■ **QUOTED PASSAGE**:
===
Socialize
It may surprise some to learn that one of my favorite books doesn’t have magic, dragons or talking fruit bats named Roberto. It’s a short read called Art & Fear: Observations on the Perils (and Rewards) of Artmaking. I read it in college for a course, but it’s one of the few “textbooks” I held onto, long after the semester ended. While I can’t say I agree with everything the authors have to say, it’s been highlighted up-and-down and picked up whenever I needed a swift kick in the butt.
Well, if we’re going to be completely honest here, these days it seems like I need a huge kick in the butt. One of the introductory chapters mentions the myth of the extraordinary, and how clinging to the idea that “art can be made only by people who are extra-ordinary” will ultimately destroy you and your artmaking. I couldn’t agree more, and yet — here I am.
===
[Some items]
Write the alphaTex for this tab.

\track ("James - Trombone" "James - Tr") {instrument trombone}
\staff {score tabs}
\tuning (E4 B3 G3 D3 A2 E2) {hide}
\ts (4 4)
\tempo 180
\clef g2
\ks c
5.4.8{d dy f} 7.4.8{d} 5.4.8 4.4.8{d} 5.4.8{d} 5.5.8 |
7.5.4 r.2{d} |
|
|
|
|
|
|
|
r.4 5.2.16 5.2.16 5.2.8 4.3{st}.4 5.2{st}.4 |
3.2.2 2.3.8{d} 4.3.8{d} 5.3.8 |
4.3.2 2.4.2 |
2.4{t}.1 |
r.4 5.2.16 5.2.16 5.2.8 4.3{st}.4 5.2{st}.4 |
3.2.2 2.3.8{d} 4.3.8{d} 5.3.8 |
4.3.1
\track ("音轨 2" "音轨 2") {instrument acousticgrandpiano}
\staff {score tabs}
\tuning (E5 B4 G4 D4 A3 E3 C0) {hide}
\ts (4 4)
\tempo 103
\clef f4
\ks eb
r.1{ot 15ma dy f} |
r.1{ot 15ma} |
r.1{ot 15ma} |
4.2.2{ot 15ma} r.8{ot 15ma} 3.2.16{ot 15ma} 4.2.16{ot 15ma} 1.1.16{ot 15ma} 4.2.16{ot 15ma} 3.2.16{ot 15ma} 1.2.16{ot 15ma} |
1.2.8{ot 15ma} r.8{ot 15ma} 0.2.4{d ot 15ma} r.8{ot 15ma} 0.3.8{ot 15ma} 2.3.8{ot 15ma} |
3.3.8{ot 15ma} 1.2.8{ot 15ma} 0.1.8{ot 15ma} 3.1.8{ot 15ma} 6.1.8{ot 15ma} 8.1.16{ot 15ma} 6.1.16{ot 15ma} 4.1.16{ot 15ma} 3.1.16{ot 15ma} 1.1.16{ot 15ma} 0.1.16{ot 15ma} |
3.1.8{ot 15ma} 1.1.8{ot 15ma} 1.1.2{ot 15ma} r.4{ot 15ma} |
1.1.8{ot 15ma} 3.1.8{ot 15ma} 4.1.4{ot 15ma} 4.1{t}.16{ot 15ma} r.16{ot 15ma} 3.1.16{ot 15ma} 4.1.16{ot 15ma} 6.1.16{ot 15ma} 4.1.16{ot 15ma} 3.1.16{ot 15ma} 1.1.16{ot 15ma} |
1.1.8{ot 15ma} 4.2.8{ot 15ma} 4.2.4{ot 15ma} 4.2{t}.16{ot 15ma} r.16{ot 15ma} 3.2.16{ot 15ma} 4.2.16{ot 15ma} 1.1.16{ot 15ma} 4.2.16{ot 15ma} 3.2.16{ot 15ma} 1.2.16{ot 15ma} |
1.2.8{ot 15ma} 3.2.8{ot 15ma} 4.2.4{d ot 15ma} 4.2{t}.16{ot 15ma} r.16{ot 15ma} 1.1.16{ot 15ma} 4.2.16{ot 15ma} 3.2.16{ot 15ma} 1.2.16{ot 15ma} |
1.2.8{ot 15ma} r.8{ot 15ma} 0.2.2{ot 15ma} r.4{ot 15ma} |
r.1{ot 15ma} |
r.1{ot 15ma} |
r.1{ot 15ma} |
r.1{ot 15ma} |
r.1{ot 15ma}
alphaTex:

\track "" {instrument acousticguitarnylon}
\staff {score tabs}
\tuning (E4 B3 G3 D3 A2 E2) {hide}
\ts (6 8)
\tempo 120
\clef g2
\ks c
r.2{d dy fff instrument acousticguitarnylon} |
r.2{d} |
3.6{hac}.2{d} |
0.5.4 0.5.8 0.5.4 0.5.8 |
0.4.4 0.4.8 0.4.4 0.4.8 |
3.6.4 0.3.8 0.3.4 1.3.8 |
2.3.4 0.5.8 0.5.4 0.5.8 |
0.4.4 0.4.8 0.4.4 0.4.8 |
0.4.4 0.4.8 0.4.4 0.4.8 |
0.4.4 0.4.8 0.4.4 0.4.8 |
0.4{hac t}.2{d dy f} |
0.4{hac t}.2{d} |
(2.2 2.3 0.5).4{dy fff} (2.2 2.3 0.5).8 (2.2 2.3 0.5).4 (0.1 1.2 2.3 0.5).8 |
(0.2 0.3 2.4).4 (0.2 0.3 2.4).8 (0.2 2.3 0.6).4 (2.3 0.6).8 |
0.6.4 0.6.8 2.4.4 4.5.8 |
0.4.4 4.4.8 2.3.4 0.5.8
===
■ **WHAT THIS EXERCISE ASKS**:
1 - In the Art & Fear post, what harm does the introductory chapter say comes from clinging to the idea that "art can be made only by people who are extra-ordinary"?
2 - List everything that the Art & Fear post says the writer's favorite book does not have.
3 - Extend the Art & Fear post past its final sentence, keeping its voice.

■ **ANSWERS TO THE PROBLEMS**:
1 - The chapter says that clinging to this myth of the extraordinary will ultimately destroy you and your artmaking.

2 -
- magic
- dragons
- talking fruit bats named Roberto

3 -
I’ll be the first to admit that I’m all too guilty of attributing some brand of ~magic~ to those whom I look up to (no short jokes, please!). There’s a certain lingo that gets used often and it seems to me its only purpose is to build others up while we rip ourselves to pieces. I believe the words I’m looking for are natural talent. What a completely destructive term that is. And oh, the trouble we get into with our own self-esteem should we venture to use it.
Perhaps it’s because we don’t often get to see the behind-the-scenes of our fellow artmakers, all the while living the behind-the-scenes of our own artmaking. I will never know what it feels like to look at my photography for the first time because my perspective is hampered by the hours spent waiting for the right lighting, removing dust from scanned film, drafting the blog posts that accompany it and so forth.
Meanwhile, I’ll check out my RSS feed and be completely blown away by the work that my peers are making. Every day I’m presented with a final product that just magically appeared on my browser in all its perfect glory. Don’t get me wrong, I love that — but it can be harmful to look at others’ work and assume that they somehow had it easier, that they aren’t struggling as hard as you are, or that their work comes to them as effortlessly as the air they breathe. I tell myself this all the time, and yet — here I am.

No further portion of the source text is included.